Simon Flesser: I think the Shattered Maze is interesting, and that's one of the first things we did, which is not necessarily a puzzle, really. It's more like a… I guess it is a puzzle. I think the final puzzle is good in that it's such a spaghetti. Every time you tested that you're sort of very nervous about if you input the right thing, because the input is so long, or there's a lot of effort that goes into inputting it. I think that's interesting to me. I'm trying to go through them in my head. I haven't played it for a few weeks now. Generally, I like symmetry and I like when you find symmetry between things. When I had an idea, or when we had an idea, that would fit with like, "okay, the maze is nine pieces, this name is seven characters long, you know, this thing is five symbols" - I like these sort of symmetries between things. Whenever that works together I’m very pleased.

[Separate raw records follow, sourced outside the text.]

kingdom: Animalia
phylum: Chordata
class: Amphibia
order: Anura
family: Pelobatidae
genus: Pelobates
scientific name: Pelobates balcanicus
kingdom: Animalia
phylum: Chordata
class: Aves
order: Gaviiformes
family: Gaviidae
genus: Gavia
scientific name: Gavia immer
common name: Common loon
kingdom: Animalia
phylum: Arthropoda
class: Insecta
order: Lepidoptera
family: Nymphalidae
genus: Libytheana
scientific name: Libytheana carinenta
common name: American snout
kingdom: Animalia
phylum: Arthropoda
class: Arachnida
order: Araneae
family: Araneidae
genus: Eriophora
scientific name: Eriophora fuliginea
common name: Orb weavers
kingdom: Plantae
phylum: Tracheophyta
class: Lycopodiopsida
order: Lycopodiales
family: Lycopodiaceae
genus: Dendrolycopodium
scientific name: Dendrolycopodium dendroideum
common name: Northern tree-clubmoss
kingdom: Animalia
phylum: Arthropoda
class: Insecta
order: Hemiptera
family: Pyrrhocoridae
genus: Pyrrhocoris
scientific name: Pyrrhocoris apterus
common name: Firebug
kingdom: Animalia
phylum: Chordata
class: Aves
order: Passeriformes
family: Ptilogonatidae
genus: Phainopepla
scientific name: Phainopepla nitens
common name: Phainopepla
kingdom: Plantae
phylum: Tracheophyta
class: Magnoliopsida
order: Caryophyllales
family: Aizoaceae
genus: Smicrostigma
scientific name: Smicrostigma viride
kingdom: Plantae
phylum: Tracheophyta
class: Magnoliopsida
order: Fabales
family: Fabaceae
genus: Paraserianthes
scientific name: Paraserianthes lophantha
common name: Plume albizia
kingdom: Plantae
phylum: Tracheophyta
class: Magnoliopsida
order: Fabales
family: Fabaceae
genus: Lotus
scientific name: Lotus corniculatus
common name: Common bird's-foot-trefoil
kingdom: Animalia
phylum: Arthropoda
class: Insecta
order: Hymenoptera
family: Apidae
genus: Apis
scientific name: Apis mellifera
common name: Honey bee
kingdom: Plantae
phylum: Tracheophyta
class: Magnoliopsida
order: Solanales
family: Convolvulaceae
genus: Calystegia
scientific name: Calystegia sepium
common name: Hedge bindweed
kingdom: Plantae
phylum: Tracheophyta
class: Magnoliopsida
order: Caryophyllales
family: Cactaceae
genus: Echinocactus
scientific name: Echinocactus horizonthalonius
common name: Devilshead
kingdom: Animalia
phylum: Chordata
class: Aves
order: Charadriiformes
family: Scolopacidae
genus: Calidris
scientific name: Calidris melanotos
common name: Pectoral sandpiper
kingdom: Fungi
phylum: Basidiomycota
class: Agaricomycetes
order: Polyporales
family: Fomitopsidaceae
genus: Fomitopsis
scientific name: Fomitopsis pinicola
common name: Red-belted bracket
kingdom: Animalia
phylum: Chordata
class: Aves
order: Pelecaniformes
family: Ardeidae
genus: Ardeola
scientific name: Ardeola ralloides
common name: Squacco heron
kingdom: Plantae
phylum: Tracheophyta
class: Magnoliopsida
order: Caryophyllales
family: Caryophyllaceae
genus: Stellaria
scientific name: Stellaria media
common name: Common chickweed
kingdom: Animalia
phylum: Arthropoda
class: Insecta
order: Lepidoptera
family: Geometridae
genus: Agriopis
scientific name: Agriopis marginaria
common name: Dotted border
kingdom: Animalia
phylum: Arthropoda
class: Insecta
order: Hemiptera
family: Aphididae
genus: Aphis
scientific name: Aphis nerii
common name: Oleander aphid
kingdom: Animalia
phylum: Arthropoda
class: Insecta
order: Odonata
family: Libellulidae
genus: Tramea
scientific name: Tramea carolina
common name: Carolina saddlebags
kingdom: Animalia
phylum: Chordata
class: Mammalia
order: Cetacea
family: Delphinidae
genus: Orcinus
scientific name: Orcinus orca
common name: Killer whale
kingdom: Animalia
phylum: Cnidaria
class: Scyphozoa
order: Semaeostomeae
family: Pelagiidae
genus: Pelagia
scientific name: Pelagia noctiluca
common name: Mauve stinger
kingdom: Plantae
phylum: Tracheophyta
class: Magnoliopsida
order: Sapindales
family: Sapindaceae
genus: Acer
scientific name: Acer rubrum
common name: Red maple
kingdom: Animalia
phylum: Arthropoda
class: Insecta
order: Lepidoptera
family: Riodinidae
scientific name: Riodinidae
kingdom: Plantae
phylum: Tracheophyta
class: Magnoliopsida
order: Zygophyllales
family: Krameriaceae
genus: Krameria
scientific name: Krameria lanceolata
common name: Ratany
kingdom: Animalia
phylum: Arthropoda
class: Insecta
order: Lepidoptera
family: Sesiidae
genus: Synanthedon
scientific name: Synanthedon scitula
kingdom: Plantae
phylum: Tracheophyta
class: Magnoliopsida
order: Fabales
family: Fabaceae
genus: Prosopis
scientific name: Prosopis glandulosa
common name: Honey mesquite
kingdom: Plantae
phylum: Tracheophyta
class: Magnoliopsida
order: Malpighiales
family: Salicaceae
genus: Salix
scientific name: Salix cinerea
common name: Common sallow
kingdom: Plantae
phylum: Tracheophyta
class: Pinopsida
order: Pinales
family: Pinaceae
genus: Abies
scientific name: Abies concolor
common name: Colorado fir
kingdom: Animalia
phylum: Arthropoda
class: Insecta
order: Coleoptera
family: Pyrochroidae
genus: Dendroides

Do you have any idea what the lowest Secret completion that the story of the game could be finished at is?

Simon Flesser: I can't remember the exact number to be honest.

That's fair.

Simon Flesser: But it's… 70 or 80. I'm actually not sure, but it's around that. Maybe don't quote me on that.

The sort of patchwork nature of the story leaves a lot, at least as it's progressing, to individual perception and interpretation. Are you hoping that any particular elements are universally recognized by the players, or is a player's unique experience more of the goal here?

Simon Flesser: The latter, definitely. I think media overall, and games, and arts overall — they can be about the message, but it doesn't have to be about the message. For me, it's more interesting about the idea. So if I've communicated an idea to someone, then that creates a thought within them, or creates an idea within them, then I think that's very good. I think it's not necessary for me to have “This is the thing, this is what I want to say, and please understand what I'm trying to say.”

What kind of reactions to Lorelei would make it feel to you like the game was a success?

Simon Flesser: (long pause) That it makes people think about things, and have ideas about things.

Lorelei and the Laser Eyes is available now for Nintendo Switch and PC.